Investing

Laporan PDB Optimis, Dolar Aussie Meningkat & Dolar AS Mundur


Laporan PDB Optimis, Dolar Aussie Meningkat & Dolar AS Mundur

Investing.com - Dolar Australia melaju positif pada hari Rabu setelah data menunjukkan pertumbuhan ekonomi Australia berakselerasi pada kuartal kedua 2018.

Pasangan AUD/USD meningkat 0,2% menjadi 0,7191 pada pukul 11.30 WIB. ekonomi Australia tumbuh sebesar 0,9% kuartal ke kuartal, dibandingkan dengan perkiraan tingkat pertumbuhan 0,7%, Biro Statistik Australia melaporkan pada hari Rabu.

Ekspor bersih menyumbang 0,1% poin selama kuartal pertumbuhan PDB dan pengeluaran konsumsi akhir rumah tangga meningkat 0,7%, memberikan kontribusi 0,4% poin terhadap pertumbuhan PDB.

Pada basis tahun ke tahun, pertumbuhan ekonomi Australia berakselerasi menjadi 3,4%, sekali lagi mengalahkan perkiraan perlambatan menjadi 2,8%.

Pasangan USD/CNY tergelincir 0,1% menjadi 6,8385 di mana Bank Rakyat China (PBoC) mengumumkan kurs tengah yuan di 6,8266 vs penetapan hari Selasa 6,8183.

Sementara itu, Indeks Dolar AS, yang melacak greenback terhadap sejumlah mata uang lainnya, turun 0,05% menjadi 95,32. Kerugian indeks sebagian besar terbatas karena investor menunggu perkembangan lebih lanjut dalam perang perdagangan AS-China.
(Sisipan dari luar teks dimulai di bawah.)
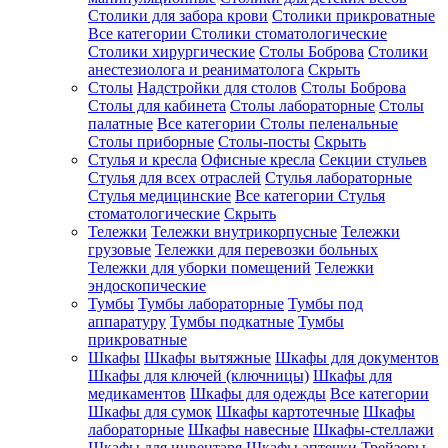
Столики для забора крови
Столики прикроватные
Все категории
Столики стоматологические
Столики хирургические
Столы Боброва
Столики
анестезиолога и реаниматолога
Скрыть
Столы
Надстройки для столов
Столы Боброва
Столы для кабинета
Столы лабораторные
Столы
палатные
Все категории
Столы пеленальные
Столы приборные
Столы-посты
Скрыть
Стулья и кресла
Офисные кресла
Секции стульев
Стулья для всех отраслей
Стулья лабораторные
Стулья медицинские
Все категории
Стулья
стоматологические
Скрыть
Тележки
Тележки внутрикорпусные
Тележки
грузовые
Тележки для перевозки больных
Тележки для уборки помещений
Тележки
эндоскопические
Тумбы
Тумбы лабораторные
Тумбы под
аппаратуру
Тумбы подкатные
Тумбы
прикроватные
Шкафы
Шкафы вытяжные
Шкафы для документов
Шкафы для ключей (ключницы)
Шкафы для
медикаментов
Шкафы для одежды
Все категории
Шкафы для сумок
Шкафы картотечные
Шкафы
лабораторные
Шкафы навесные
Шкафы-стеллажи
Шкафы для инвентаря
Шкафы аптечки
Трейзеры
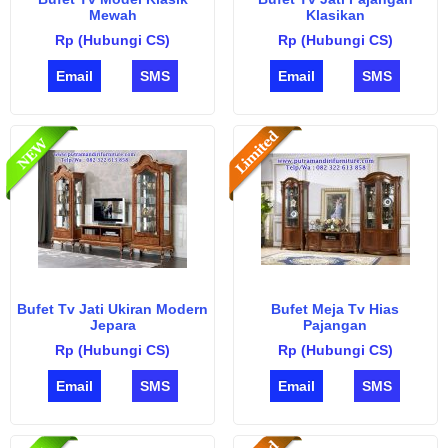
Mewah
Klasikan
Rp (Hubungi CS)
Rp (Hubungi CS)
Email
SMS
Email
SMS
Bufet Tv Jati Ukiran Modern
Bufet Meja Tv Hias
Jepara
Pajangan
Rp (Hubungi CS)
Rp (Hubungi CS)
Email
SMS
Email
SMS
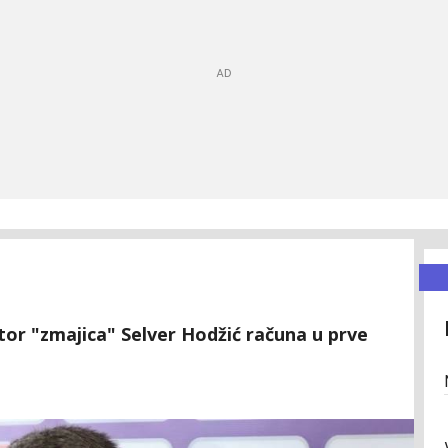
tor "zmajica" Selver Hodžić računa u prve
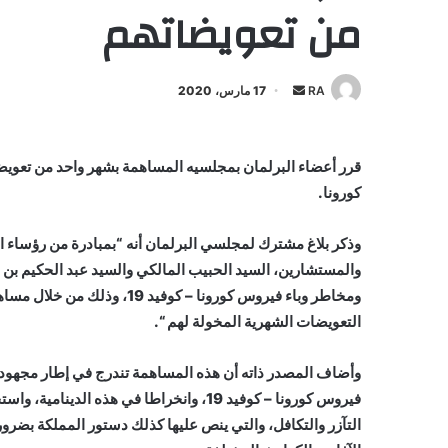
من تعويضاتهم
أرسل
RA
17 مارس، 2020
بريدا
إلكترونيا
قرر أعضاء البرلمان بمجلسيه المساهمة بشهر واحد من تعويضا
كورونا.
وذكر بلاغ مشترك لمجلسي البرلمان أنه “بمبادرة من رؤساء 
والمستشارين، السيد الحبيب المالكي والسيد عبد الحكيم بن 
ومخاطر وباء فيروس كورونا – ك
التعويضات الشهرية المخولة لهم “.
وأضاف المصدر ذاته أن هذه المساهمة تندرج في إطار مجهودات 
فيروس كورونا – كوفيد 19، وانخراطا في هذه
التآزر والتكافل، والتي ينص عليها كذلك دستور المملكة بضرور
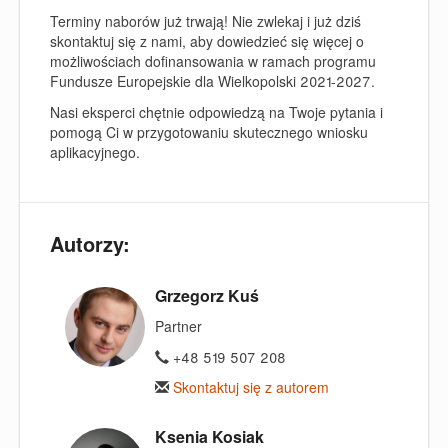
Terminy naborów już trwają! Nie zwlekaj i już dziś
skontaktuj się z nami, aby dowiedzieć się więcej o
możliwościach dofinansowania w ramach programu
Fundusze Europejskie dla Wielkopolski 2021-2027.
Nasi eksperci chętnie odpowiedzą na Twoje pytania i
pomogą Ci w przygotowaniu skutecznego wniosku
aplikacyjnego.
Autorzy:
Grzegorz Kuś
Partner
+48 519 507 208
Skontaktuj się z autorem
Ksenia Kosiak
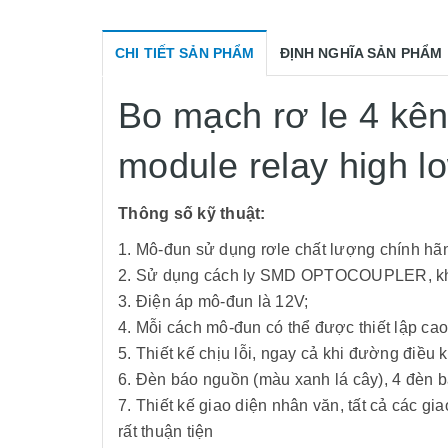
CHI TIẾT SẢN PHẨM
ĐỊNH NGHĨA SẢN PHẨM
Bo mạch rơ le 4 kên
module relay high l
Thông số kỹ thuật:
1. Mô-đun sử dụng rơle chất lượng chính hã
2. Sử dụng cách ly SMD OPTOCOUPLER, khả n
3. Điện áp mô-đun là 12V;
4. Mỗi cách mô-đun có thể được thiết lập cao
5. Thiết kế chịu lỗi, ngay cả khi đường điều 
6. Đèn báo nguồn (màu xanh lá cây), 4 đèn bá
7. Thiết kế giao diện nhân văn, tất cả các gi
rất thuận tiện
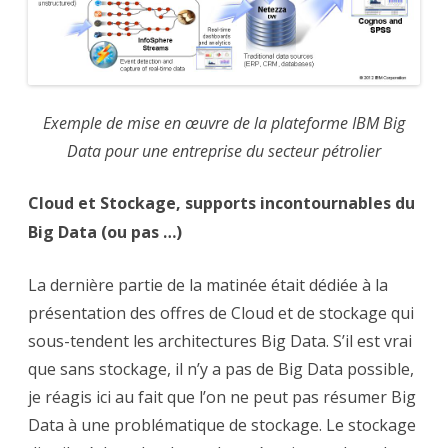
Exemple de mise en œuvre de la plateforme IBM Big
Data pour une entreprise du secteur pétrolier
Cloud et Stockage, supports incontournables du
Big Data (ou pas …)
La dernière partie de la matinée était dédiée à la
présentation des offres de Cloud et de stockage qui
sous-tendent les architectures Big Data. S’il est vrai
que sans stockage, il n’y a pas de Big Data possible,
je réagis ici au fait que l’on ne peut pas résumer Big
Data à une problématique de stockage. Le stockage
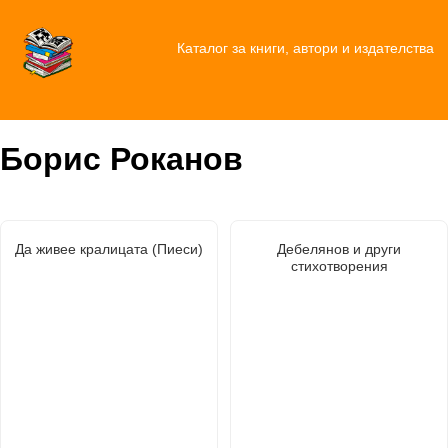
Каталог за книги, автори и издателства
Борис Роканов
Да живее кралицата (Пиеси)
Дебелянов и други
стихотворения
Periode komentar publik pada putaran baru tarif AS senilai $200 miliar bagi lebih banyak barang-barang China akan dilaksanakan pada hari Kamis.

"Trump melakukan apa yang ia katakan akan ia lakukan dalam satu bentuk atau lainnya, jadi saya berharap tarif akan diterapkan," beber Ayako Sera, ekonom pasar di Sumitomo Mitsui Trust Bank.

"Pasar akan terkejut jika ia tidak melakukan apa-apa," sebutnya.

Di tempat lain, mata uang pasar negara berkembang juga menjadi fokus. Rupiah Indonesia sempat menyentuh Rp15.000 per dolar pagi ini sebelum bergerak mundur lagi.

Sebuah survei bulanan oleh Bloomberg pada hari Selasa menunjukkan bahwa inflasi Argentina diperkirakan mencapai 40,3% pada akhir tahun, lebih tinggi dari 31,8% yang diperkirakan pada bulan Juli. peso diperkirakan akan diperdagangkan pada 41,9 terhadap dolar AS pada akhir tahun ini, jauh lebih lemah daripada tingkat yang diharapkan 30,5 yang diantisipasi selama survei bulan Juli. Peso telah jatuh 52% terhadap dolar tahun ini.